Compared with direct observation, a benefit of the automated tracking technology is that it scales better. This applies both to the number of patients who can be observed/tracked simultaneously and the ability to track process performance over time. Either requires only the assignment and application of tags, rather than using more observers. In addition, the presence of a tag, especially if the tag becomes ubiquitous in the environment, would minimize observation bias and would feasibly then provide a more accurate representation of process times. This is especially true in an environment where patients are tracked for other purposes or are tracked as part of routine care. In a facility investigating or planning the implementation of a quality improvement initiative that includes patient tracking, this application may be included with very little effort.
The workflow matching algorithm we developed to process the raw IPS data is designed to scale to include multiple workflows. In our pilot, only a small portion of the hospital’s total clinical space was covered by the IPS. We mapped receivers to SDSU, radiology, and OR groups and used a very general template of (SDSU → radiology → SDSU → OR) to track the NL/EB process. If more granularity is desired and there are distinct, well-defined physical waypoints in the alternate processes to be monitored, the algorithm distinguishes between workflows automatically. Extending the example of breast surgery patients, if a patient were scheduled for radioisotope lymph node mapping instead of needle localization, these two preoperative processes would be automatically distinguished from each other and monitored simultaneously, provided that the radioisotope injection was performed in a distinct location from the needle localization suite and IPS receivers had been installed.

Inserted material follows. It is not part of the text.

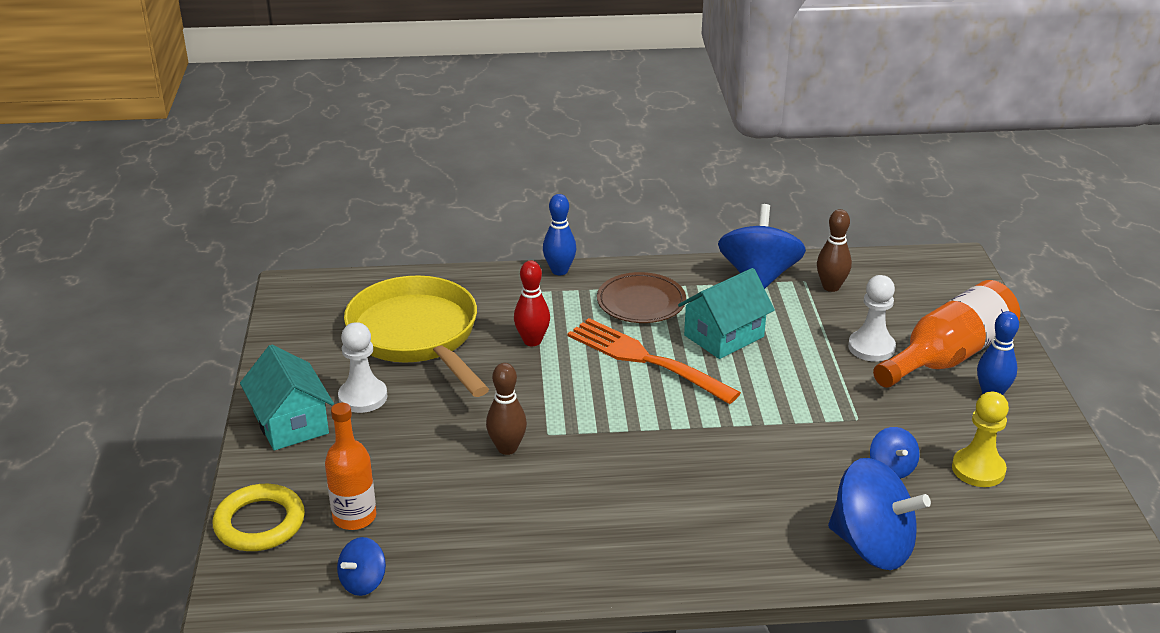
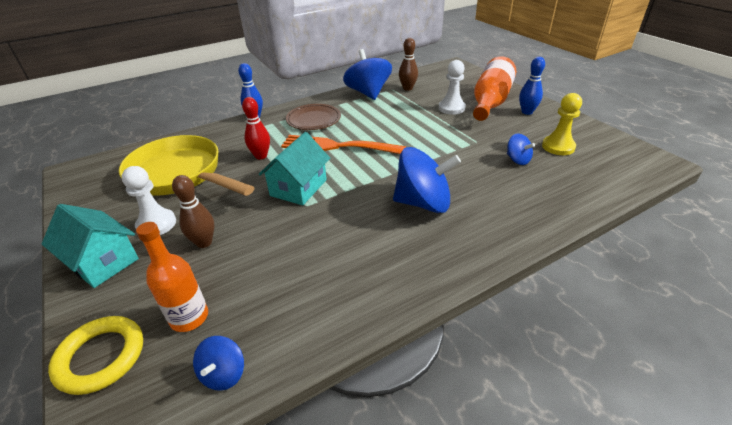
camera: 25 degrees left, 5 degrees up
(507, 448) = (283, 224): brown bowling pin -> brown bowling pin (204, 242)
(724, 336) = (372, 123): turquoise house -> turquoise house (298, 188)
(872, 546) = (549, 204): blue spinning top -> blue spinning top (423, 203)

We have demonstrated that it is possible to use a combination of IPS technology and sequence alignment pattern matching software to automate the time–motion study of patients. The only day-of-surgery intervention is the application of a tag when the patient arrives. The system automatically tracks the time performance of the preoperative process in a multidepartment, multistep process. Although unable to determine exactly what a patient is doing based on location alone, the ease of this intervention underscores the value of the information that is automatically derived from the location data stream for a tagged patient. By simply applying a tag, data for a large number of patients may be used to track processes not only at a point in time, but also longitudinally to study the stability of process times or the impact of process changes.